Sittlich anstößig war es auch nicht, dass sämtliche Mitglieder der Initiative ohne Rücksicht auf ihrer persönlichen Umstände einen einheitlichen Betrag von 20000 DM erhalten sollten. Zwar war abzusehen, dass die Nachbarn von den Einwirkungen des geplanten Kraftwerks je nach Lage des von ihnen bewohnten Grundstücks unterschiedlich schwer betroffen würden. Auch konnten mögliche Wertverluste nur die Grundeigentümer unter den Mitgliedern der Initiative treffen. Eine individuelle Schadensfeststellung, hätte aber eine gründliche Prüfung nach Maßgabe noch zu vereinbarender Kriterien erfordert, was schon wegen des Zeitdrucks, unter den die S die Verhandlungen gestellt hatte, nicht zu verwirklichen war.

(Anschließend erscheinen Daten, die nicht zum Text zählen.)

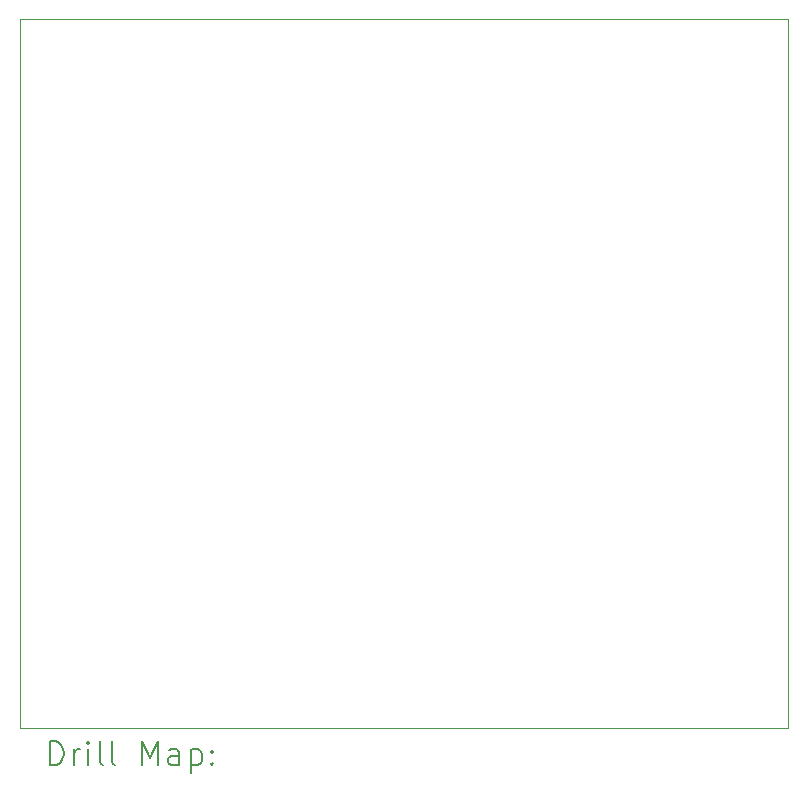
<source format=gbr>
%TF.GenerationSoftware,KiCad,Pcbnew,7.0.5*%
%TF.CreationDate,2023-07-13T08:53:05+02:00*%
%TF.ProjectId,Encoder-Holder,456e636f-6465-4722-9d48-6f6c6465722e,rev?*%
%TF.SameCoordinates,Original*%
%TF.FileFunction,Drillmap*%
%TF.FilePolarity,Positive*%
%FSLAX45Y45*%
G04 Gerber Fmt 4.5, Leading zero omitted, Abs format (unit mm)*
G04 Created by KiCad (PCBNEW 7.0.5) date 2023-07-13 08:53:05*
%MOMM*%
%LPD*%
G01*
G04 APERTURE LIST*
%ADD10C,0.100000*%
%ADD11C,0.200000*%
G04 APERTURE END LIST*
D10*
X10000000Y-5000000D02*
X16500000Y-5000000D01*
X16500000Y-11000000D01*
X10000000Y-11000000D01*
X10000000Y-5000000D01*
D11*
X10255777Y-11316484D02*
X10255777Y-11116484D01*
X10255777Y-11116484D02*
X10303396Y-11116484D01*
X10303396Y-11116484D02*
X10331967Y-11126008D01*
X10331967Y-11126008D02*
X10351015Y-11145055D01*
X10351015Y-11145055D02*
X10360539Y-11164103D01*
X10360539Y-11164103D02*
X10370063Y-11202198D01*
X10370063Y-11202198D02*
X10370063Y-11230769D01*
X10370063Y-11230769D02*
X10360539Y-11268865D01*
X10360539Y-11268865D02*
X10351015Y-11287912D01*
X10351015Y-11287912D02*
X10331967Y-11306960D01*
X10331967Y-11306960D02*
X10303396Y-11316484D01*
X10303396Y-11316484D02*
X10255777Y-11316484D01*
X10455777Y-11316484D02*
X10455777Y-11183150D01*
X10455777Y-11221246D02*
X10465301Y-11202198D01*
X10465301Y-11202198D02*
X10474824Y-11192674D01*
X10474824Y-11192674D02*
X10493872Y-11183150D01*
X10493872Y-11183150D02*
X10512920Y-11183150D01*
X10579586Y-11316484D02*
X10579586Y-11183150D01*
X10579586Y-11116484D02*
X10570063Y-11126008D01*
X10570063Y-11126008D02*
X10579586Y-11135531D01*
X10579586Y-11135531D02*
X10589110Y-11126008D01*
X10589110Y-11126008D02*
X10579586Y-11116484D01*
X10579586Y-11116484D02*
X10579586Y-11135531D01*
X10703396Y-11316484D02*
X10684348Y-11306960D01*
X10684348Y-11306960D02*
X10674824Y-11287912D01*
X10674824Y-11287912D02*
X10674824Y-11116484D01*
X10808158Y-11316484D02*
X10789110Y-11306960D01*
X10789110Y-11306960D02*
X10779586Y-11287912D01*
X10779586Y-11287912D02*
X10779586Y-11116484D01*
X11036729Y-11316484D02*
X11036729Y-11116484D01*
X11036729Y-11116484D02*
X11103396Y-11259341D01*
X11103396Y-11259341D02*
X11170063Y-11116484D01*
X11170063Y-11116484D02*
X11170063Y-11316484D01*
X11351015Y-11316484D02*
X11351015Y-11211722D01*
X11351015Y-11211722D02*
X11341491Y-11192674D01*
X11341491Y-11192674D02*
X11322443Y-11183150D01*
X11322443Y-11183150D02*
X11284348Y-11183150D01*
X11284348Y-11183150D02*
X11265301Y-11192674D01*
X11351015Y-11306960D02*
X11331967Y-11316484D01*
X11331967Y-11316484D02*
X11284348Y-11316484D01*
X11284348Y-11316484D02*
X11265301Y-11306960D01*
X11265301Y-11306960D02*
X11255777Y-11287912D01*
X11255777Y-11287912D02*
X11255777Y-11268865D01*
X11255777Y-11268865D02*
X11265301Y-11249817D01*
X11265301Y-11249817D02*
X11284348Y-11240293D01*
X11284348Y-11240293D02*
X11331967Y-11240293D01*
X11331967Y-11240293D02*
X11351015Y-11230769D01*
X11446253Y-11183150D02*
X11446253Y-11383150D01*
X11446253Y-11192674D02*
X11465301Y-11183150D01*
X11465301Y-11183150D02*
X11503396Y-11183150D01*
X11503396Y-11183150D02*
X11522443Y-11192674D01*
X11522443Y-11192674D02*
X11531967Y-11202198D01*
X11531967Y-11202198D02*
X11541491Y-11221246D01*
X11541491Y-11221246D02*
X11541491Y-11278388D01*
X11541491Y-11278388D02*
X11531967Y-11297436D01*
X11531967Y-11297436D02*
X11522443Y-11306960D01*
X11522443Y-11306960D02*
X11503396Y-11316484D01*
X11503396Y-11316484D02*
X11465301Y-11316484D01*
X11465301Y-11316484D02*
X11446253Y-11306960D01*
X11627205Y-11297436D02*
X11636729Y-11306960D01*
X11636729Y-11306960D02*
X11627205Y-11316484D01*
X11627205Y-11316484D02*
X11617682Y-11306960D01*
X11617682Y-11306960D02*
X11627205Y-11297436D01*
X11627205Y-11297436D02*
X11627205Y-11316484D01*
X11627205Y-11192674D02*
X11636729Y-11202198D01*
X11636729Y-11202198D02*
X11627205Y-11211722D01*
X11627205Y-11211722D02*
X11617682Y-11202198D01*
X11617682Y-11202198D02*
X11627205Y-11192674D01*
X11627205Y-11192674D02*
X11627205Y-11211722D01*
M02*

</source>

Gerade die S war es auch, die eine konkrete Schadensfeststellung im einzelnen Fall nicht wünschte und auf eine Pauschalregelung drängte, die dann auch von den Mitgliedern der Initiative als sachgerecht empfunden wurde. Jedenfalls unter diesen Umständen konnte in der vereinbarten Verteilung der Entschädigungssumme ein Sittenverstoß nicht gesehen werden.

Das Berufungsgericht hatte weiter angenommen, weder die S noch die beklagte Stadt sei berechtigt gewesen, die Verträge wegen Drohung anzufechten. Auch das hat der BGH gebilligt. Die S war jedenfalls nicht widerrechtlich bedroht worden. Die Einlegung des Widerspruchs und die Ankündigung, das Verwaltungsstreitverfahren durchzuführen, verstießen als solche nicht gegen geltendes Recht. Der Widerspruch mit seiner nach § 80 I 1 VwGO für den Regelfall vorgeschriebenen aufschiebenden Wirkung und die mit derselben Wirkung ausgestattete verwaltungsgerichtliche Klage sind eine adäquate Ausprägung der verfassungsrechtlichen Rechtsschutzgarantie; sie entsprechen einem fundamentalen Grundsatz des öffentlich-rechtlichen Prozesses, der einen effektiven Schutz gegen Maßnahmen der Exekutive sichern und durchsetzen soll. Nur ganz ausnahmsweise wird man daher - so der BGH- in der Inanspruchnahme dieses Rechtsschutzes eine vom Recht missbilligte Handlung sehen dürfen. Dies wird vornehmlich der Fall sein, wenn der Gegner mit der Drohung überzogen wird, das Verfahren mit unlauteren Mitteln betreiben zu wollen.

Der in der Entscheidung behandelte und für wirksam erachtete Verkauf von Abwehrrechten gegen nachteilige Veränderungen der Umwelt betrifft einen Sachverhalt, der sich durch das konkrete Betroffensein der Mitglieder der Initiative und die zum Ausgleich solcher Nachteile geeignete und bestimmte Entschädigungsleistung auszeichnet. Er hebt sich darin deutlich von solchen Sachverhalten ab, in denen Großprojekte der Energieversorgung von Personen und Gruppierungen bekämpft werden, die nur ihre abweichenden politischen Vorstellungen durchsetzen wollen, ohne von dem Vorhaben konkret und unmittelbar in Rechten oder rechtlichen Interessen betroffen zu sein. Wenn sich hier die Widersprechenden ihr Eintreten für das Allgemeininteresse abkaufen lassen, dürfte es - abweichend von der Beurteilung der Wirksamkeit der im vorliegenden Fall geschlossenen Verträge - gute Gründe dafür geben, in der Aufgabe des Widerstandes gegen das Bauvorhaben bei Leistung einer Entschädigung ein von der Rechtsordnung missbilligtes Verhalten zu sehen. Denn dann bedeutet die Annahme einer Geldleistung letztlich nur eine Belohnung für die Einlegung eines mangels Betroffenseins offenbar unzulässigen Widerspruchs, also für ein im Grunde missbräuchliches Rechtsschutzbegehren. In einem solchen Fall fehlt es sowohl an der inneren Berechtigung als auch an Bemessungskriterien für eine Entschädigung, deren Zweck es nur sein kann, konkrete Nachteile in Geld auszugleichen.